Code Blue, for example, produces emergency mass notifications systems for campus environments that allow schools or businesses to send out text messages alerting everyone in the area of a potential danger. Messages can be tailored to a specific group: students might receive a warning to stay away from a specific building while faculty could be given instructions on how to lockdown a classroom.

The system can also send out updates through digital signs, video and social media accounts. “Security personnel can control the information that is released over social media,” Thomasson says of Code Blue’s system. “That way, we don’t have hysterical parents overloading the telecom lines.”

Many of TMG’s manufacturers provide technologies that build off each others’ systems. Sielox offers a browser-based crisis management solution that allows teachers, administrators and first responders to communicate, provide location and status and to initiate lockdown via any computer, tablet or mobile device. The system can be used in coordination with Sielox Access Control and Code Blue’s messaging technology to secure a campus during an emergency.

Other systems might bring technology from different manufacturers, such as Harman and VANCO, together to amplify a church sermon or switch video sources on the TVs at a sport bar. “You have all these different pieces of the puzzle and they all complement each other,” Thomasson says.

Showcasing Technology

The company operated out of Thomasson’s garage until 2011 when TMG moved into a 2,100-square-foot facility in Chino, Calif., a suburb of Los Angeles. With continued growth TMG is currently in escrow, with plans to expand to a 7,500-square-foot building in the October time frame.

One of the primary motivators behind the proposed move was to increase its training capabilities. TMG’s previous location could hold a maximum of 36 people in its training and technology center. The new facility will hold up to 100.

“We spend a fair amount of time doing trainings, certifications and presentations for end-users, the transportation industry, retail, utilities, architects, engineers and consultants,” Thomasson says. “Our job is to sell our manufacturing partners’ solutions.”

The training center also strengthens TMG’s sales pitch by acting as a showcase for its manufacturers’ technology. One of the challenges to selling manufacturing equipment is getting the end-user hands-on time so they can familiarize themselves and gain confidence that the machine will fulfill their need. “Just about every product we represent is functional in the center,” Thomasson says.

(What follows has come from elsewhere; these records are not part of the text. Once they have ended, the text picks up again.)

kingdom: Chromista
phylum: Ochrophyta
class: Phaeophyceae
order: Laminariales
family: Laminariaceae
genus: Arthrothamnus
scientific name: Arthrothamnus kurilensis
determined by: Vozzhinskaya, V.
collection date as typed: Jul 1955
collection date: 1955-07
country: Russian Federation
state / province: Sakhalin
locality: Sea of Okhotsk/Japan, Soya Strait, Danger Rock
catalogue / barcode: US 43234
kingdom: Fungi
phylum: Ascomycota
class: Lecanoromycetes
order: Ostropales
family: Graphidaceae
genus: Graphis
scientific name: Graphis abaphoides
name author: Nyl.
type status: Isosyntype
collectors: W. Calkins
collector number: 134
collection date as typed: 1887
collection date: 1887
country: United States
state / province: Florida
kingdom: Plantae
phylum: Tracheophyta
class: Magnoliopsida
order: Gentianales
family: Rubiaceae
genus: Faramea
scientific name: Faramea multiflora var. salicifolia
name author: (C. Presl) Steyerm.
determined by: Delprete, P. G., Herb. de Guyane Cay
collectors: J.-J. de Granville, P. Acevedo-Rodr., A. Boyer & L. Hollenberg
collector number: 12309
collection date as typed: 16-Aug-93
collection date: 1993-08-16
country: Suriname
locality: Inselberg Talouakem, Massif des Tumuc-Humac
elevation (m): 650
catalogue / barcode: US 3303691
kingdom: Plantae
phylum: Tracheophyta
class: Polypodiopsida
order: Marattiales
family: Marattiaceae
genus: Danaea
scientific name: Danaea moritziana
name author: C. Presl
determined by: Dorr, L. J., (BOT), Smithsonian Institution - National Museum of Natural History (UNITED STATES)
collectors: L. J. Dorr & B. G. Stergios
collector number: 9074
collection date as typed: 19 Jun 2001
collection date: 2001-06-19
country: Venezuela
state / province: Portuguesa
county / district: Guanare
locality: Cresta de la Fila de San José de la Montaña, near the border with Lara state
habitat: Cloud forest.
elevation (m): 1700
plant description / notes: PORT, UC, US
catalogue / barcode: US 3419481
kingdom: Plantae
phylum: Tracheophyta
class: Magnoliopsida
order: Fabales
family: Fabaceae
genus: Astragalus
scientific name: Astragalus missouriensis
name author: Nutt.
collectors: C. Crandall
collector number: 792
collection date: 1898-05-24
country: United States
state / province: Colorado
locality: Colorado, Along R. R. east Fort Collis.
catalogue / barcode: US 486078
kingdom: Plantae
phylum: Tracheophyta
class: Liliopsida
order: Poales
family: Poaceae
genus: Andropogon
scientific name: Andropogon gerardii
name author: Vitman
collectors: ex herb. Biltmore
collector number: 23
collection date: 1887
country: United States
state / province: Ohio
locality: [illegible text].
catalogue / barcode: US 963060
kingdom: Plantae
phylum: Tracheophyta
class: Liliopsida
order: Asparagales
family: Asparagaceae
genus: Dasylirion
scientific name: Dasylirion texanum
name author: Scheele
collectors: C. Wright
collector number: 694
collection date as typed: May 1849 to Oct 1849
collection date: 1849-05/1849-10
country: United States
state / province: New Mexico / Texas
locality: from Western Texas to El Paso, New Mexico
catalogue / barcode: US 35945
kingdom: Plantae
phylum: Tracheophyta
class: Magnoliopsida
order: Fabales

Distributors have access to the training and technology center as well, and can use it to host customers and deliver product presentations. “I would say this technology center is probably booked three weeks out of the month,” Thomasson says.

TMG’s facility itself is an exhibition of its manufacturing partners’ technologies. The building is covered with 30 cameras that allow it to act as a remote demonstration site for surveillance solutions from Hanwha Techwin, which manufacturers the Samsung branded solution. The entire Hanwha sales organization has access to the camera system, enabling sales reps across North America to provide potential customers with a live test of the system. “It can give someone a real-time, real-world environment depiction of what they expect to see,” Thomasson explains.

Companies are willing to work so closely with TMG because it continuously demonstrates that it is in business for the right reasons. “This business doesn’t exist to support the lifestyle of the principals or partners in the firm,” Thomasson says. “It’s here to be a sustainable enterprise that will continue to support our manufacturing partners and distribution partners in the future.”